Hardware design source files:
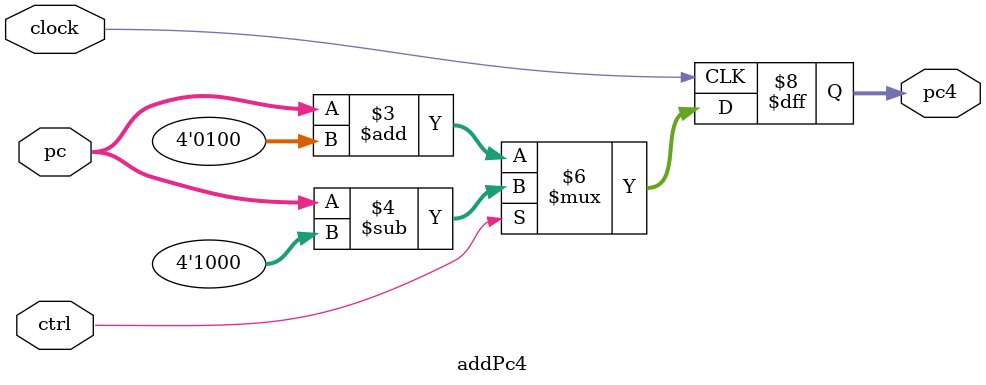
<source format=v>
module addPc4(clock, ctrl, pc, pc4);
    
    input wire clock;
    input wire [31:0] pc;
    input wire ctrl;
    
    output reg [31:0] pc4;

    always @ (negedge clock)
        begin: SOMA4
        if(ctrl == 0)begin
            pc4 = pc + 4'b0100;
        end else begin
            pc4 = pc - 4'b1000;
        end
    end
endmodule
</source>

(Exercise details) Each line from the one holding "if(ctrl == 0)begin" to the end of the entries is to be written out exactly. Skip every line before it.

(Output of the task)
        if(ctrl == 0)begin
            pc4 = pc + 4'b0100;
        end else begin
            pc4 = pc - 4'b1000;
        end
    end
endmodule
</source>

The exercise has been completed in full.